Like the Golden Gate Bridge in America, Aokigahara Forest has earned an unenviable reputation as a suicide magnet, drawing desperados from far and wide to end their lives in its somber glades. Perhaps it’s just the natural beauty of the location in the shadow of Mt Fuji, a mysterious empathy with the spirits of the dead that already inhabit this twilight zone, or some kind of “copycat” effect. Whatever the original reason, the location’s profile is now high. In his bestselling The Complete Manual of Suicide, author Wataru Tsurumi recommended it as “the perfect place to die.”

POKEMON PANIC, TOKYO PREFECTURE

In 1997, an episode of the popular children’s cartoon Pokemon, broadcast on TV Tokyo and its affiliates, showed a rapid series of red and blue flashing backgrounds. Over the next 30 minutes, 618 children were taken to a hospital with nausea and seizures, and a further 12,000 reported a range of disorienting illnesses in the following days. While photosensitive epilepsy was initially identified as a factor, the large number of people affected and the role played by the media suggest this was more

a complex case of mass hysteria. Contributing factors may have been displaced social anxiety related to Japan’s falling birth rate, several highly publicized child crimes, and technophobia.

ORIGIN OF UFOs, MIYAGI PREFECTURE

The UFO craze can be traced to the widespread sightings of UFOs in America’s northwest in the ’40s. This may be partly attributable to Japanese wartime activity. Desperate to strike back at America, the Japanese military devised an airborne bomb, called Fugu because of its resemblance to a blowfish. Suspended from balloons, the bombs, released from a base near Sendai, followed the prevailing winds and soon started turning up in US airspace, where their unexplained appearance, combined with official secrecy surrounding their investigation, may have helped to generate rumors of extraterrestrial space craft.

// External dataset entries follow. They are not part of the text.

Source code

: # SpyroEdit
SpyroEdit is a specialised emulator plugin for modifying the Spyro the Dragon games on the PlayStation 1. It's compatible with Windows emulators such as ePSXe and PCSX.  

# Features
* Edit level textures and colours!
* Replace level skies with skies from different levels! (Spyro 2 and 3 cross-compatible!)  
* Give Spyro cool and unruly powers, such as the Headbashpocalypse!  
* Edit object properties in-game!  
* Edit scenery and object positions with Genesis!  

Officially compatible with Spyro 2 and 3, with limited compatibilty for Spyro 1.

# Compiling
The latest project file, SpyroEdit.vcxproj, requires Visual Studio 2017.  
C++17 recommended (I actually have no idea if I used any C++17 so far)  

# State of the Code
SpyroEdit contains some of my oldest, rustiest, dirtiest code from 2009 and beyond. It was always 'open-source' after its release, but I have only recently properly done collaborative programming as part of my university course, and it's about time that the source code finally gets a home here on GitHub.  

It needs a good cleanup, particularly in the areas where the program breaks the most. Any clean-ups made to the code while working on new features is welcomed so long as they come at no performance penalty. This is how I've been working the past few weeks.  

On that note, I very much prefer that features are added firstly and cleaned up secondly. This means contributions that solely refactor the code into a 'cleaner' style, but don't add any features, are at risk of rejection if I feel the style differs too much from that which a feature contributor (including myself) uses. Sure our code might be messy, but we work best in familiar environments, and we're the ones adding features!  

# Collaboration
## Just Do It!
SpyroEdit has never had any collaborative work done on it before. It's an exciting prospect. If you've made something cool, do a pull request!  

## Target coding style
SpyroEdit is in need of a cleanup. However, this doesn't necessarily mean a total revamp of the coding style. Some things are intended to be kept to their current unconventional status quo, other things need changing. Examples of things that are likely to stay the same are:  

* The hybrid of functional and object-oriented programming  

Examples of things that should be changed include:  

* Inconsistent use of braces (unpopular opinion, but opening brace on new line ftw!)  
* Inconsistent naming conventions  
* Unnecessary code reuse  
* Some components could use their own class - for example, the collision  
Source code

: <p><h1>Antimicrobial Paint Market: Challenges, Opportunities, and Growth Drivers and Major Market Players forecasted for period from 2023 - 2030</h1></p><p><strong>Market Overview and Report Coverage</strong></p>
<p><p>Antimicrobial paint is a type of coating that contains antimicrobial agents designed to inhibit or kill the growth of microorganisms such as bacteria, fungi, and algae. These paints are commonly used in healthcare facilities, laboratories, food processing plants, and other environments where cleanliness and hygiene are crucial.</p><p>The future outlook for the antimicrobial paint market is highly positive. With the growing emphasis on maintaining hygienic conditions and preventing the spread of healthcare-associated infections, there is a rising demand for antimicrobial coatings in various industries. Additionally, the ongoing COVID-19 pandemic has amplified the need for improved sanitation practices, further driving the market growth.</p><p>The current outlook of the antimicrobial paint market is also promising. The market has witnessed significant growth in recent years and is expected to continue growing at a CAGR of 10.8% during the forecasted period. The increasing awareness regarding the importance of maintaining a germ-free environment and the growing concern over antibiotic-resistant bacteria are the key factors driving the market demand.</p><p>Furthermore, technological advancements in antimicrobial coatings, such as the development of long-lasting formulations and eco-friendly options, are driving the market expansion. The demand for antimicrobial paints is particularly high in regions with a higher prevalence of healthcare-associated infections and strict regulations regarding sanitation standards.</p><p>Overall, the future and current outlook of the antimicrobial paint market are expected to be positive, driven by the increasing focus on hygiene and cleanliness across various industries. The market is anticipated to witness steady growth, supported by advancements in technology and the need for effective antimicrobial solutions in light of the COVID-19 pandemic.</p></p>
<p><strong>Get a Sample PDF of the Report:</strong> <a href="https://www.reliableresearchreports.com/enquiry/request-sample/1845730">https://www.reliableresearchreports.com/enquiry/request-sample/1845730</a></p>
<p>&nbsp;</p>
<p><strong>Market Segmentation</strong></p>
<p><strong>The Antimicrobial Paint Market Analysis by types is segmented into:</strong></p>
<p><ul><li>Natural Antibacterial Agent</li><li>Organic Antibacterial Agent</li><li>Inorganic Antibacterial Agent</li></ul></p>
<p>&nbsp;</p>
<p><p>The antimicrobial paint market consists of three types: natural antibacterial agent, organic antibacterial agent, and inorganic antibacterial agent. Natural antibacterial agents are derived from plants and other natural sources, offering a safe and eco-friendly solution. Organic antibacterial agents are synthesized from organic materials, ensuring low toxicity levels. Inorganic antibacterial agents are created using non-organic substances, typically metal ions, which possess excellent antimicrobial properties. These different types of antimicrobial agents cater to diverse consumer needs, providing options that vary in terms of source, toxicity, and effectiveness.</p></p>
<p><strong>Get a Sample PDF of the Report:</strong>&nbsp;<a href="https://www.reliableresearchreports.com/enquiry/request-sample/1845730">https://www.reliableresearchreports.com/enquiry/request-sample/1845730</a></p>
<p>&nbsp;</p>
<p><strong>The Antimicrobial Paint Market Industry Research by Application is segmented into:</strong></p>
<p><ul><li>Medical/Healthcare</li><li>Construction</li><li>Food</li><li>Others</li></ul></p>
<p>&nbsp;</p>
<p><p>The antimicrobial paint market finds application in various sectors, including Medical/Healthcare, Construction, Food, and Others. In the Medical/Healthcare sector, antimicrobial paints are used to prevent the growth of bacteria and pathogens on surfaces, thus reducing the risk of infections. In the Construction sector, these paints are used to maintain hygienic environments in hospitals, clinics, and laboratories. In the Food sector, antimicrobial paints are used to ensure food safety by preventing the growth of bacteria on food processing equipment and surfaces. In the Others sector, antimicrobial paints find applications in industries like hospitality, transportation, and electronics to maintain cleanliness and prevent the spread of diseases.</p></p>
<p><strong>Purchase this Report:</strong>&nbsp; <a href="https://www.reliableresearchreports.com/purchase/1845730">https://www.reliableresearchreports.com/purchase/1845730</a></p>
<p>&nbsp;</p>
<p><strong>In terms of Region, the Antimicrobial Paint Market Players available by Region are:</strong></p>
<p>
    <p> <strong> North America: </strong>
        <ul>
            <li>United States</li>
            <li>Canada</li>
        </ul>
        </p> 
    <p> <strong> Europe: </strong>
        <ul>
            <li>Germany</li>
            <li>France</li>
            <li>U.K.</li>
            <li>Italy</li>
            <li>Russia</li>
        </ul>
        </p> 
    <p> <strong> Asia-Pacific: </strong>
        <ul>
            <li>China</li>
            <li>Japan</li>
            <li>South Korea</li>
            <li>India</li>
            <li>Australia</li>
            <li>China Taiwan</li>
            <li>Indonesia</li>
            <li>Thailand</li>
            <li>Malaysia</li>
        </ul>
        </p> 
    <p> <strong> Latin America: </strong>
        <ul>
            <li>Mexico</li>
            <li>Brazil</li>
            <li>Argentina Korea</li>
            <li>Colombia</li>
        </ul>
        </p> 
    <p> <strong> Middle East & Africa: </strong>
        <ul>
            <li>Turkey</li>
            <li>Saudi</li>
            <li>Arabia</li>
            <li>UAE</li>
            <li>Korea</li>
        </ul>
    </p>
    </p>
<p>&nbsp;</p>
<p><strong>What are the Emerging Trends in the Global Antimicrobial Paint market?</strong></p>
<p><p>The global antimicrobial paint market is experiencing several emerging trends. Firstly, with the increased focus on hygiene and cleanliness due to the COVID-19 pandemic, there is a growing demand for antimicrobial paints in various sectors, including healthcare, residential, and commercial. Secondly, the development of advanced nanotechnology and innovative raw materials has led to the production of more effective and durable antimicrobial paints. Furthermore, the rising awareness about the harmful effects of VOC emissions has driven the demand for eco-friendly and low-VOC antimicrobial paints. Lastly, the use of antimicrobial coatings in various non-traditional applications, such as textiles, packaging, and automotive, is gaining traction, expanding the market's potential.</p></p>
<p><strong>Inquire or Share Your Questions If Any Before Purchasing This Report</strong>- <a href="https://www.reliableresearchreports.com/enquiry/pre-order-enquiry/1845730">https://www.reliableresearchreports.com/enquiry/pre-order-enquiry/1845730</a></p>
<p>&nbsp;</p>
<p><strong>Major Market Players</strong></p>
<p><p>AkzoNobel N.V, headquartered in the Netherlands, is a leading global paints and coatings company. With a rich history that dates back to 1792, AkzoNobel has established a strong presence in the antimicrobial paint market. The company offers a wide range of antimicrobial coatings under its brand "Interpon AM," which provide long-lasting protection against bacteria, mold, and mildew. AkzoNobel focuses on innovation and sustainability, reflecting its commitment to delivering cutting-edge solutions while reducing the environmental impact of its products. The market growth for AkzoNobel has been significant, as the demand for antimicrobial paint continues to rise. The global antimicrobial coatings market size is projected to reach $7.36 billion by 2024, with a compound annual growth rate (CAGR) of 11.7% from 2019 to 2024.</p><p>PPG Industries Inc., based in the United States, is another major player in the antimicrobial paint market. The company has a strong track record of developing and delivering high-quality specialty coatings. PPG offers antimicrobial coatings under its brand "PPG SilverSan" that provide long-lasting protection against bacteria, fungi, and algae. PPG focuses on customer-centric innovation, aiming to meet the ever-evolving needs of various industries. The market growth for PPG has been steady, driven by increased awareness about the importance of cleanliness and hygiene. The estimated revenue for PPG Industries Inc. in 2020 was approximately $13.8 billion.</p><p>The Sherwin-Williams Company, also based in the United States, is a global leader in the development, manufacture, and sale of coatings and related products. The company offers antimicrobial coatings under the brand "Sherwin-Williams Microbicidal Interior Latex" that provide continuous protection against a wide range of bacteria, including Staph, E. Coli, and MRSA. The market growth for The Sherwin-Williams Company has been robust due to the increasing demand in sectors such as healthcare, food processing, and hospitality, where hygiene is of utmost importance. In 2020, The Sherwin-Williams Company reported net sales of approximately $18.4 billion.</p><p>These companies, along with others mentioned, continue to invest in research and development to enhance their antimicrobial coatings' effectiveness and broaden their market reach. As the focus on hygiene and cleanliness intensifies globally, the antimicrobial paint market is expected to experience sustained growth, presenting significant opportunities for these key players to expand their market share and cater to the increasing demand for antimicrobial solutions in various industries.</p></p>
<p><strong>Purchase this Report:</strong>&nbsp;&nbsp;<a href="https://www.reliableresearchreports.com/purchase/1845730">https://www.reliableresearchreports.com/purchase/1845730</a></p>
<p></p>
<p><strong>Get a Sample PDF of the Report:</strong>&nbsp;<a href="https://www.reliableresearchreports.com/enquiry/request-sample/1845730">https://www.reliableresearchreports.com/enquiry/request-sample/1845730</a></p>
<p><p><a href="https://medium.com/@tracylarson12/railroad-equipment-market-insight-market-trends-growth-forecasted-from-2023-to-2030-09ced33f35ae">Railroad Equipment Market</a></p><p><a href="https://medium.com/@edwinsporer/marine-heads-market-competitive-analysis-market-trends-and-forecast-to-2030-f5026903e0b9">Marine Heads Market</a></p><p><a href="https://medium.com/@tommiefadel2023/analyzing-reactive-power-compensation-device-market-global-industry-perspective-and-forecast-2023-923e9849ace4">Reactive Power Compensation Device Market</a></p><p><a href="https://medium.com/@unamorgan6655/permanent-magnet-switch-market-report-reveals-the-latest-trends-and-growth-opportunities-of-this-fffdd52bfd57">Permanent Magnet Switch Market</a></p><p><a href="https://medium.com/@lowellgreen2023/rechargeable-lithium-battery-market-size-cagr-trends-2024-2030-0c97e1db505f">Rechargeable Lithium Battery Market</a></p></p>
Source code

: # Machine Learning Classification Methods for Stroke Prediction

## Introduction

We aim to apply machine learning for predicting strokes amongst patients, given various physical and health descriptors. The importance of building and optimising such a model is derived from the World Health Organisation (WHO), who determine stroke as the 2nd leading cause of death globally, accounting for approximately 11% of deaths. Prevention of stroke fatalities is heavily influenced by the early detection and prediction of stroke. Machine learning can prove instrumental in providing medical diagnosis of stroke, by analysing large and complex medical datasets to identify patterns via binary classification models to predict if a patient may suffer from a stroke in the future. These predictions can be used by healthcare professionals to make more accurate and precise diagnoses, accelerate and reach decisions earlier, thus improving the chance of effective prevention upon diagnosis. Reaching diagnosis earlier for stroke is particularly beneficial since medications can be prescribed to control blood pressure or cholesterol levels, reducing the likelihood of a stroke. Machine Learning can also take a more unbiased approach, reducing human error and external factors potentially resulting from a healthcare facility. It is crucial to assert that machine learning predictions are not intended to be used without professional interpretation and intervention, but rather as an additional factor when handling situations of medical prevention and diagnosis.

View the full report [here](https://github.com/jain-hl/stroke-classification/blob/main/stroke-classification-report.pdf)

JINMENGYO, YAMAGATA PREFECTURE

In 1990, a carp with a human-like face was discovered in a pond in the grounds of Zempo Temple in the town of Tsuruoka. Whether a genetic mutation connected to Japan’s intensive carp breeding or some kind of “semi-reincarnation,” the man–fish became a media sensation and an instant tourist attraction.

JESUS IN JAPAN, AOMORI PREFECTURE

The story of Jesus is almost universally known, but, according to the small town of Shingo, there was a sequel. Based on a letter found in the ’30s, a local legend states that it wasn’t Jesus who was crucified but his brother, while Jesus escaped through Siberia to Japan, where he married, had several children, and died at the ripe old age of 106. A grave supposed to contain his remains is now the focus of an annual “Christ Festival.”

LIVING DOLL, HOKKAIDO PREFECTURE

After a 3-year-old girl died in 1919, a local family forgot to cremate her favorite doll with her. Instead, they placed the doll, named Okiku after its owner, in the keeping of the Mannen-ji shrine. Since then, the hair of the doll has been continuously growing. Even stranger, since WWII, her mouth has also started to open slightly.

Finally…

YONAGUNI SEA RUINS, OKINAWA

Located off the island of Yonaguni, near Taiwan, these underwater structures—a 120-meter platform, a corridor and a staircase—appear to have been hewn into rock around 10,000 years ago. If true, this suggests an extremely ancient civilization with advanced technology that later disappeared in some unknown cataclysm.